Our simulator will run the entire system in deterministic mode with clients and servers using the same seed, and we will play 100s of games on a sped-up clock.
It’s important to test things at a very high speed while keeping a realistic virtual clock state, because a human will not be making 1000 moves a second. A bug is valid only if it occurs in realistic human gameplay.
I had Claude Code review things several times to make sure it was really hard to break the game. This was intentional; I wanted to know if it could find bugs that code review tools cannot by just looking at the code.
Here is what our fault model looks like:
- Messages might get lost
- There could be network latency between clients and the server
- The player can send illegal chess moves
The invariant we care about: Across runs, we want to ensure there is no state drift between clients and the server.
One nice side effect of determinism is that you can reproduce the same results every time, rewind changes, run faster than real time, and more.
This can be hard to picture, so I built a preview page where you can trigger a run for a single seed or a hundred seeds at once.
Round 1 — Single run
First, let’s run a deterministic test with two clients playing against each other, using seed 42. We’ll save the state so we can replay it if needed. The test runs at CPU speed, but the virtual clock keeps track of what wall-clock time would look like.
Valid moves come from Chess.js. Our fault model injects failures and checks simple invariants, such as clock and board consistency, between clients and the server.

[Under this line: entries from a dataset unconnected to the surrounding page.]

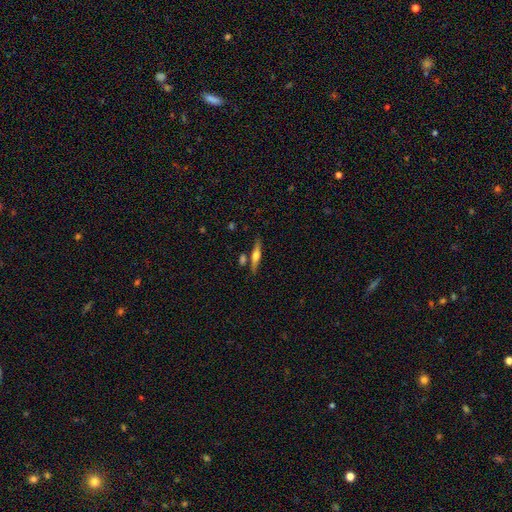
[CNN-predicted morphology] A featured or disk galaxy (61%) viewed edge-on (96%) with a rounded central bulge (90%).

Vote fractions:
- Smooth or featured? featured or disk: 61% / smooth: 33% / star or artifact: 6%
- Edge-on disk? yes: 96% / no: 4%
- Edge-on bulge? rounded: 90% / boxy: 6% / none: 4%
- Merging? none: 79% / minor disturbance: 9% / merger: 9% / major disturbance: 2%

No violations showed up in this run, which isn’t surprising. You’re lucky if you find a bug in one out of a hundred runs.

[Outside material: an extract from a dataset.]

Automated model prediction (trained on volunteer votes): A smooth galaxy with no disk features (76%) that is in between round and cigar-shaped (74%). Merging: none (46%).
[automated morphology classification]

Round 2 — 100 parallel runs
Let’s make things interesting. We will now run the same fault model in 100 parallel game plays, all sped up 10x with 100 different seeds, and let’s see if we can find anything interesting.
Nice, we found four invariant violations with seeds 28, 59, 68, and 94. Since the runtime is fully deterministic, we can reproduce these results exactly and see where things went wrong.
This is super helpful if you want to make sure your fix actually solves a weird race condition. Just update your code and rerun with the same seed.
Round 3 — Deterministic reproduction
The last part is to see how and where things go wrong, what fault triggered the failure, and what the state of the clients and the server. All this information can help a coding agent or you, resolve the bug faster, and the seed can help you validate the fix with confidence.
Looking at the re-run and trace logs, we can see that if the connection is interrupted and a player tries to rejoin, the game gets reset.
Claude Code missed this bug both during design and code review. Of course, our toy example is much simpler than most real-world apps, and our fault model is also pretty basic compared to what’s possible.
TAKEAWAYLet’s all write better software
Layers of abstraction hide a lot of decisions that get made for you to get the outcomes you need. That’s great, it helps us ship faster and build more complex software with fewer lines of code.
But it also means we need to get better at testing, and make sure we’re doing it in an environment that’s realistic and true to what can actually happen in production.